Ballplayers will do almost anything for good luck. Like ancient alchemists, who thought they could turn lead to gold, some hitters think they can warm up a cold bat if they tie their shoes differently or eat only chicken before games.
Jason Jacobs tried a mustache.
On June 29, after going 0–7 in a double-header in the midst of a frustrating slump, light hairs started sprouting on the upper lip of the 2006 Cyclone all-star.
“I was struggling, so I figured I’d try something new,” the “Georgia Bulldog” told The Brooklyn Paper. “Of course, it didn’t hurt that my fiancee was out of town, doing some wedding planning in Atlanta. She hates mustaches. Says it gives her a rash when I kiss her.”
Within days, the new hairs turned Jacobs into a latter day Samson. Suddenly, he was enjoying a six-game hitting streak during which he was 11 for 22 (.500) with one homer and three RBIs.
The philtrum follicles probably had nothing to do with it. But what if they did?

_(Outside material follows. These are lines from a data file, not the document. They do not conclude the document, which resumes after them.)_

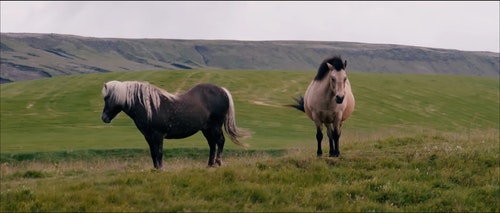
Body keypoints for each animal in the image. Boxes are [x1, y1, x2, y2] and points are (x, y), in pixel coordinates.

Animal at [101, 80, 250, 169]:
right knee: (212, 144)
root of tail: (223, 90)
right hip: (206, 129)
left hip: (215, 126)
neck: (150, 106)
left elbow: (159, 152)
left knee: (220, 141)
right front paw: (155, 169)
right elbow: (153, 153)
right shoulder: (148, 136)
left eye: (108, 98)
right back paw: (209, 165)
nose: (104, 118)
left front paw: (161, 169)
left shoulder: (158, 135)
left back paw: (218, 162)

“Naw, it’s just a goofy thing,” Jacobs said. “I figured I’d grow a mustache and people would laugh at me and that would take my mind off the stuff at the plate. And maybe even a few guys on the team would join me and it would get even goofier.”

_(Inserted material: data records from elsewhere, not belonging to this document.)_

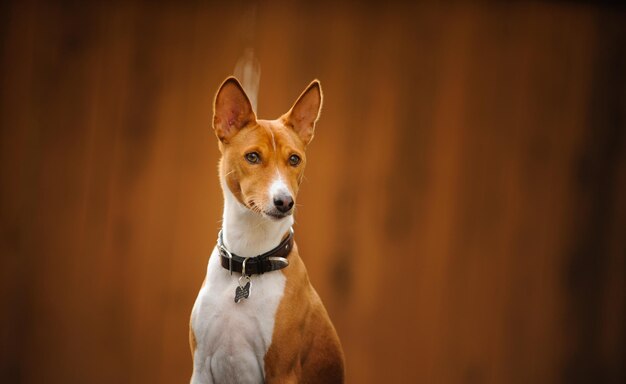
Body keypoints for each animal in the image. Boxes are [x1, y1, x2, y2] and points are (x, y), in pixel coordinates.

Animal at [190, 76, 346, 382]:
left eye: (294, 159)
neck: (247, 262)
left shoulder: (282, 371)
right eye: (252, 157)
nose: (284, 202)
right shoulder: (200, 368)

No such luck. The rest of the Cyclones are hitting like major-leaguers, and the pitchers are throwing zeroes, so no one else wanted to mess with the kind of success that propelled the team to its second-best-ever start, 15–6.

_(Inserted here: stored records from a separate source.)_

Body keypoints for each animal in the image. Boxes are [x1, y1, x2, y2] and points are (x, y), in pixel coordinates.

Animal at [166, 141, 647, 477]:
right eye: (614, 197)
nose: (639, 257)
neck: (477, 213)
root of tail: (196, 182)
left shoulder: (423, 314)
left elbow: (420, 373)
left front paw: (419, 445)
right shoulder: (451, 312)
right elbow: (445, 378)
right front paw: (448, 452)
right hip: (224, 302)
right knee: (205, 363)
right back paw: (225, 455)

Plus, many on the team share Jacobs’s fiancee’s feelings about mustaches.
“I don’t like them,” said reliever Dan McDonald, who, at age 21, swears he could grow facial hair (though the evidence is unclear). “But then again, if he stays hot, I’ll grow one as thick as Keith Hernandez’s!”
Alas, Jacobs went 0–4 on July 6 and decided his luck had run out.
Plus, his fiancee was coming back.
“I actually talked to him about it,” Cyclones manager Edgar Alfonzo said. “I told him that the most important person is the fiancee. If she doesn’t like it, that’s it.”
But then the skipper admitted that he had done goofy things to keep streaks going, though he wouldn’t be specific about the actual goofiness.
“Well, of course, if it was me, I would never mess with the streak. When you got something going good, you don’t mess with it.”
Since shaving off the ’stache, Jacobs is hitting 1 for 10 (.100).
McDonald said he learned a valuable lesson from the experience. “The wife has the final say,” he said. “Of course, I can say that because I won’t be getting married any time soon.”